With the uniquely-unshakeable belief in falsehood that only a child can muster, I decided that without my camera, I would barely be able to enjoy the trip, let alone remember it. Nevertheless, we had a few more days left on our vacation, so there was nothing to do but press forward. Our next major activity was snorkeling, and despite my inability to take snapshots of the moment, I remember the experience as clearly as a cloudless, cerulean sky. The moment I put my head beneath the waves, I was greeted with an explosion of vibrant colors. The image that greeted me was like a photograph with the saturation cranked to the max; It seemed impossible that the natural world could be so colorful, and unfair that such beauty was concealed below ultramarine waves. The ocean floor teemed with life: everywhere I looked, schools of fish urgently darted around, and the corals swayed in the water like dancers. The reef almost seemed within reach, although my mandatory floatation device prevented me from descending too far. I didn’t mind. I was perfectly content to simply observe, my lost camera forgotten. It was only afterwards that I remembered my plight, and I felt a pang of self-loathing as I recalled my forgetfulness.
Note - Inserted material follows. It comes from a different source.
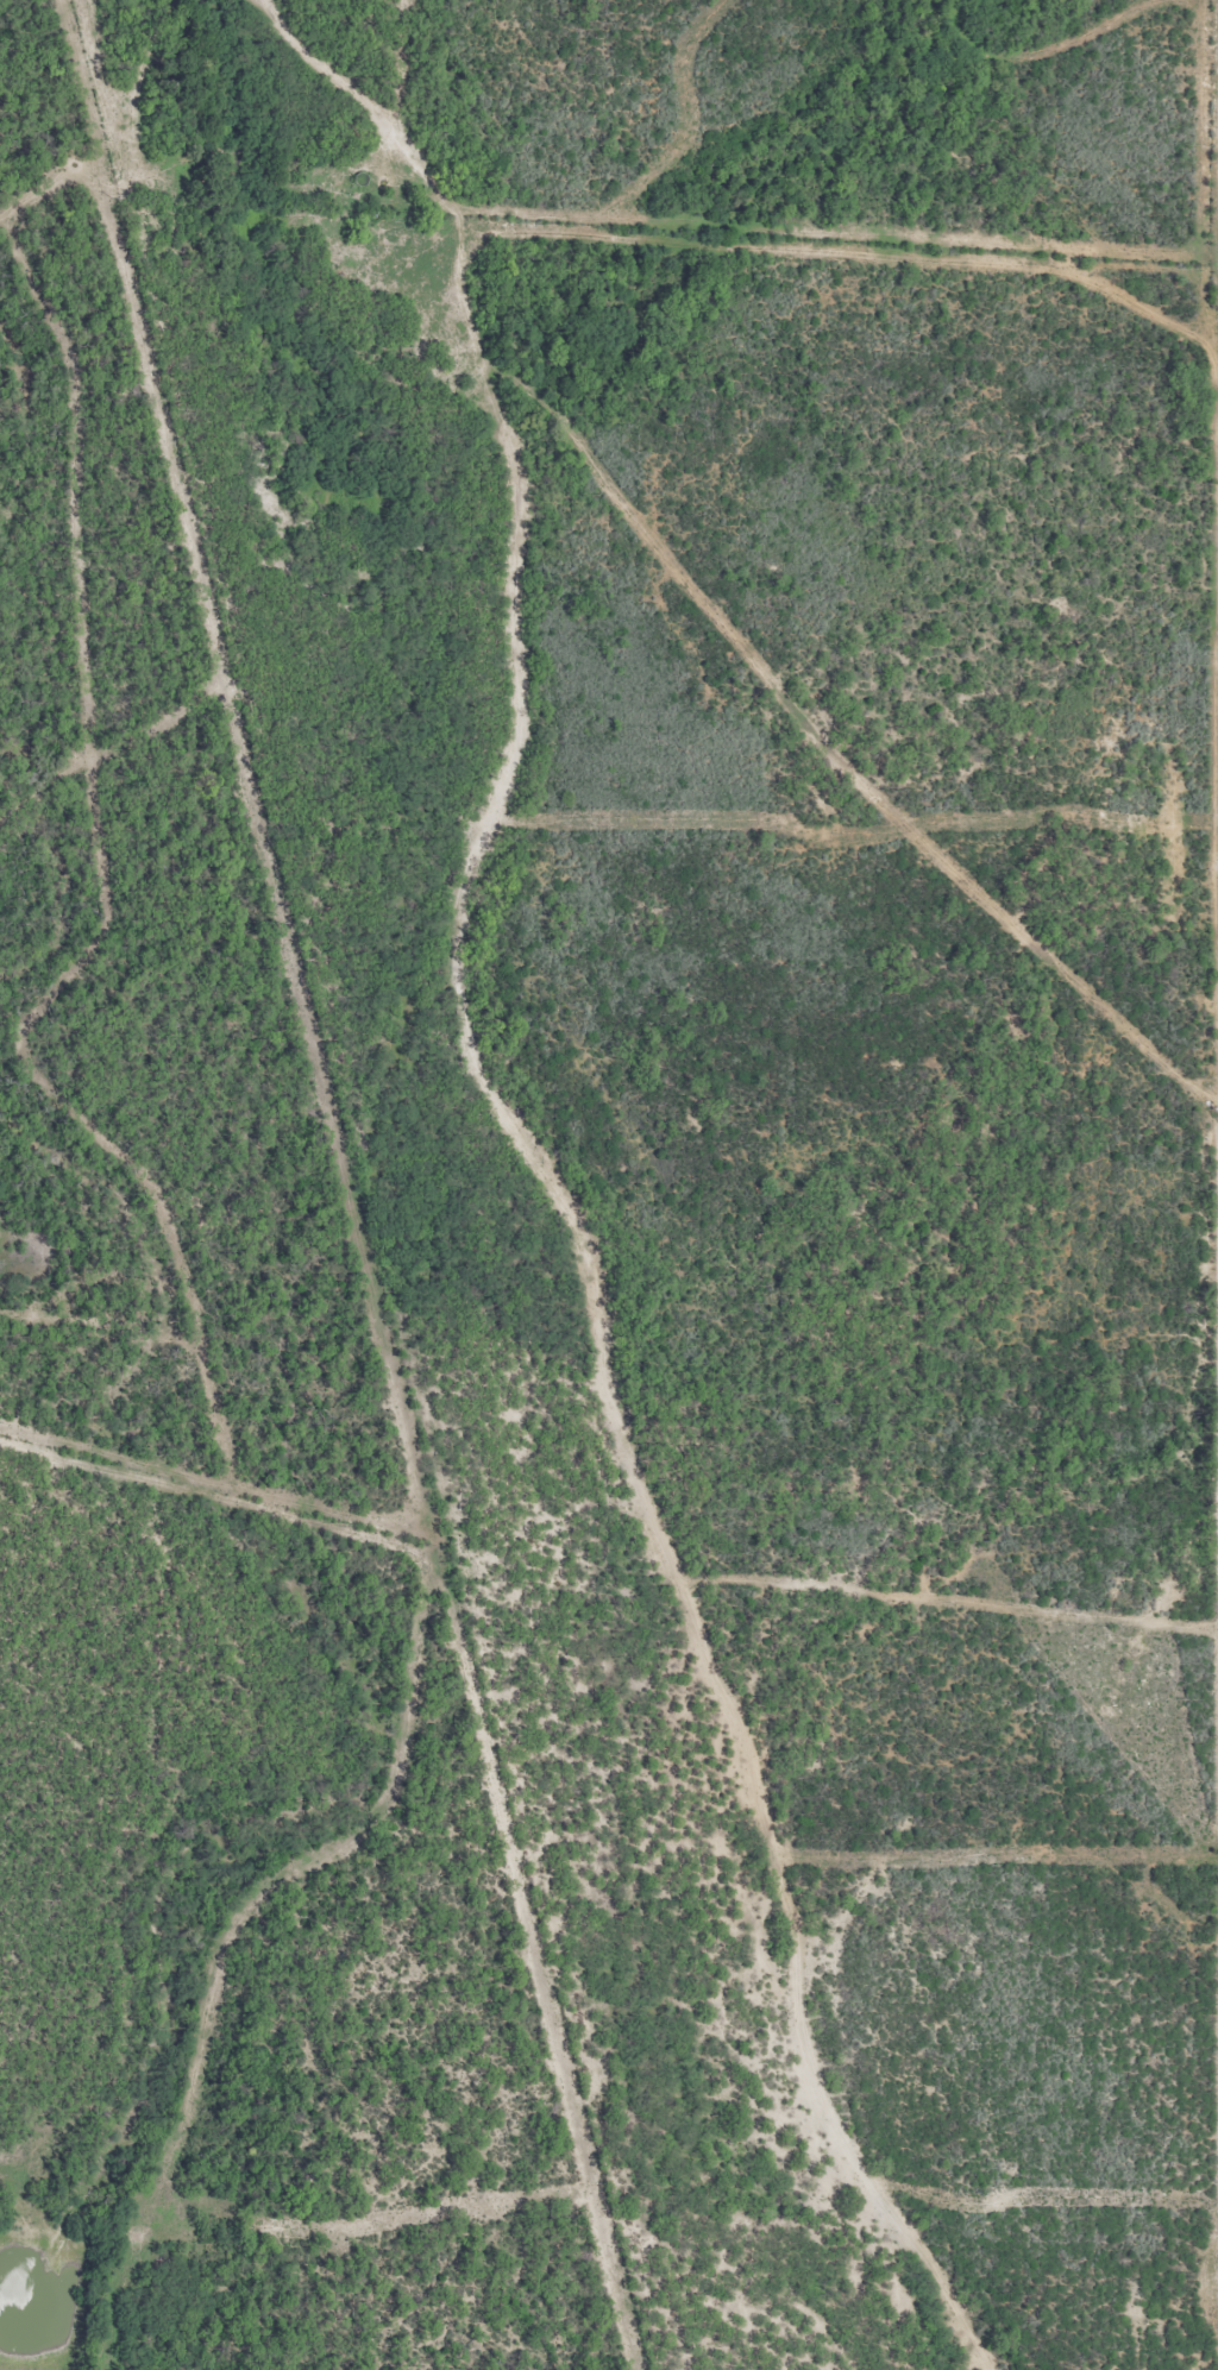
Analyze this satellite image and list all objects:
road: (1212, 127)
road: (101, 764)
road: (463, 978)
road: (1214, 2269)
When we finally made it back to the hotel after an eventful day, the receptionist greeted us. “Excuse me?” She brandished my camera, asking if it was mine. I blinked in disbelief. Blinked again. Was I hallucinating? Tentatively, I reached for the camera, ungracefully stammering out an inadequate thank-you. Suddenly, I felt guilty. I remembered how I lost faith in the taxi driver, believing that he wouldn’t notice it and that someone else would take it, or he’d take it, or simply forget where our hotel was. Instead, he’d gone out of his way to hand-deliver it to our hotel. Grateful as I was, I barely used my camera for the rest of the trip. Weathered through use, beaten down by time, the camera now remains as an ancient relic nestled in the depths of a dusty closet at our old house. Last year, I got a new camera, and I still love photography, but you can’t capture the best parts of life — they must be experienced.